• **Task details**
Give back, word for word, the lines in the listing below from the one holding "right shoulder: (174, 238)" down to the one holding "root of tail: (58, 119)", both ends included.

+ + +

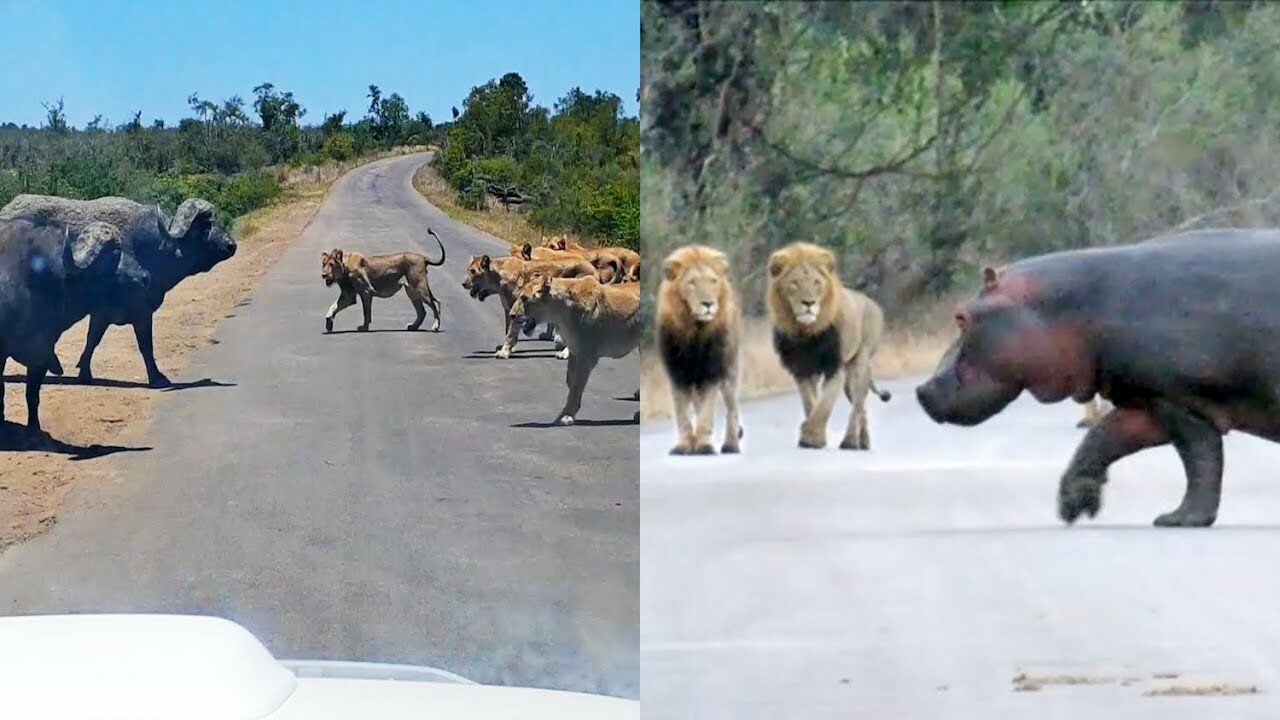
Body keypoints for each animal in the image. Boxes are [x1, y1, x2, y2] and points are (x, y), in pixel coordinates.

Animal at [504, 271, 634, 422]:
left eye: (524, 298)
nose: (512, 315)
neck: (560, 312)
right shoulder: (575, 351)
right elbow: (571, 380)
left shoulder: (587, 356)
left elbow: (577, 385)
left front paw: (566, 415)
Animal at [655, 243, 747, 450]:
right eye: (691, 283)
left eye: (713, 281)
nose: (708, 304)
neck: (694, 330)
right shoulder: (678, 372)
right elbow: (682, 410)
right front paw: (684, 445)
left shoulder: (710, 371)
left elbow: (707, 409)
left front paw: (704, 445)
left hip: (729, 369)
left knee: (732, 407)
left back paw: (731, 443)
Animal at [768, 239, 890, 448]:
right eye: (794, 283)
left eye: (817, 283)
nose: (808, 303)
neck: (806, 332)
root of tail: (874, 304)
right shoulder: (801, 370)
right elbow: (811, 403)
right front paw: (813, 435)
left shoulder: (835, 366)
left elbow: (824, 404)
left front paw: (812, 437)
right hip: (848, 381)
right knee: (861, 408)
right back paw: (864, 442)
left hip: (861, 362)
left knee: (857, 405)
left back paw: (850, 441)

+ + +

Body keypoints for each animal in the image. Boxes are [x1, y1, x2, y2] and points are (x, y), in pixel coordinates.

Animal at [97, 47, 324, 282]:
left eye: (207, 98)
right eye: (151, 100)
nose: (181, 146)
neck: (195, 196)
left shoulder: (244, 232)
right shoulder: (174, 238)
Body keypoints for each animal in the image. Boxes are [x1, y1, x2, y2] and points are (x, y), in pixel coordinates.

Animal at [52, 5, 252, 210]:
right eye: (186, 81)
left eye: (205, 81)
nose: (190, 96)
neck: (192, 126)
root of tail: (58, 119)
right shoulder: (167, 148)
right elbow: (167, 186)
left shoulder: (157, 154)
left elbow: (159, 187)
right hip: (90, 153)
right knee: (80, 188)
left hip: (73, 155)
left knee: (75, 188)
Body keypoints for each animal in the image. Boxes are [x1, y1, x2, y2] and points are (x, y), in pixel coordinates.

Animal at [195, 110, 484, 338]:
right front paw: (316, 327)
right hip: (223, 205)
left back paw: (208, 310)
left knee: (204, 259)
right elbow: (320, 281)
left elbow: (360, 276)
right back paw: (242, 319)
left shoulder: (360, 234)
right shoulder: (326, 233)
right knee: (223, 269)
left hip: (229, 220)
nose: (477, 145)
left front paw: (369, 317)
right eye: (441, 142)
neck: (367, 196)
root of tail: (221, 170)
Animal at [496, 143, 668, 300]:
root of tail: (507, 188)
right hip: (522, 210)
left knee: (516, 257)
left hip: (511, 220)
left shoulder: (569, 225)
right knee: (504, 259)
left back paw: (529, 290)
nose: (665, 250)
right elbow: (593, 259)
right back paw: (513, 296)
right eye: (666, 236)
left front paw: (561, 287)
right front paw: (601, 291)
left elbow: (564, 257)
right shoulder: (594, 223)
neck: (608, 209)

+ + +

• **Answer for the task**
right shoulder: (174, 238)
Body keypoints for each animal in the image. Boxes are [x1, y1, x2, y2] and points are (x, y), in pixel coordinates.

Animal at [52, 5, 252, 210]:
right eye: (186, 81)
left eye: (205, 81)
nose: (190, 96)
neck: (192, 126)
root of tail: (58, 119)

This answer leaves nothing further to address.